**Instructions for the task**
Go through the entries below and pick out every line with "wrist".

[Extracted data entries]
================================
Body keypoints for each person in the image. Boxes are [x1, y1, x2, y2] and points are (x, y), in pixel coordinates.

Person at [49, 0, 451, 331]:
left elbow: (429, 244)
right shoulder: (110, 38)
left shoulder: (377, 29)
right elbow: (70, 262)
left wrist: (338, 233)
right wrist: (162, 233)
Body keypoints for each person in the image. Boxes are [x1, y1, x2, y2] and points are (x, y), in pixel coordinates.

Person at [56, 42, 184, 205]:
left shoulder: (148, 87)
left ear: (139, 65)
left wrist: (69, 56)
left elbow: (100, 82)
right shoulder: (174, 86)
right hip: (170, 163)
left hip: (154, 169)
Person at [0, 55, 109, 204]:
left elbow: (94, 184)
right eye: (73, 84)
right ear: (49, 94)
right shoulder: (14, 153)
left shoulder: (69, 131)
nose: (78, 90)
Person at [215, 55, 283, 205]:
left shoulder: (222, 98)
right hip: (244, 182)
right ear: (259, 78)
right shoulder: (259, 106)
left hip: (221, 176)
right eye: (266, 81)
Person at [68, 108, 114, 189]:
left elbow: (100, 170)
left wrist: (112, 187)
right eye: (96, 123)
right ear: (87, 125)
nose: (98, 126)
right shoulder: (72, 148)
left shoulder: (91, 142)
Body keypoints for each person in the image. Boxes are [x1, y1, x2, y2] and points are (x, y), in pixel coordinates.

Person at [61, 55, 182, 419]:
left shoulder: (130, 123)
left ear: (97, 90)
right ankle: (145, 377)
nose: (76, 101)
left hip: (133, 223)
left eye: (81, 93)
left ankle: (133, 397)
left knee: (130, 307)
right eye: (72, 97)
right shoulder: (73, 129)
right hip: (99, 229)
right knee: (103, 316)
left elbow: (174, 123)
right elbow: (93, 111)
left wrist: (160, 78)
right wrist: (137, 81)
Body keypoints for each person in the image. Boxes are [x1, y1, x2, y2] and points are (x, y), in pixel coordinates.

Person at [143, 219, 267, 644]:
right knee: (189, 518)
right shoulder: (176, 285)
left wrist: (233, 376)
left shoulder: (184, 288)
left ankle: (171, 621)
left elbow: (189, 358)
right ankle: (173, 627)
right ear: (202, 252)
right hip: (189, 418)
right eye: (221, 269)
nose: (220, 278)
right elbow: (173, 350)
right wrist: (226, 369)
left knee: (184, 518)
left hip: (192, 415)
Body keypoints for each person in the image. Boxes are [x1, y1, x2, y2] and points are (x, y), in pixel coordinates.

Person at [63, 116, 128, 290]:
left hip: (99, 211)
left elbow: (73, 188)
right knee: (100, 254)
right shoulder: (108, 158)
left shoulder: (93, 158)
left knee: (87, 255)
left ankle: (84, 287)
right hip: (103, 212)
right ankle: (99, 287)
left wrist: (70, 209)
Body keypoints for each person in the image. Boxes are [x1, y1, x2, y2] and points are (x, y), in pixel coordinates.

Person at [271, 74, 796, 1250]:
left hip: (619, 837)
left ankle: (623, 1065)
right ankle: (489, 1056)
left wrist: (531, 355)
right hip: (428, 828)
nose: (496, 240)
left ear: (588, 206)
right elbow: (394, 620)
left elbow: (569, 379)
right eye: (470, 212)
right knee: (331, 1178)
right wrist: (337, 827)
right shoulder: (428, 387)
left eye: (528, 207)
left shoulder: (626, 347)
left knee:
================================
**Output below**
left wrist: (338, 233)
right wrist: (162, 233)
left wrist: (69, 56)
left wrist: (112, 187)
left wrist: (160, 78)
right wrist: (137, 81)
left wrist: (233, 376)
right wrist: (226, 369)
left wrist: (70, 209)
left wrist: (531, 355)
right wrist: (337, 827)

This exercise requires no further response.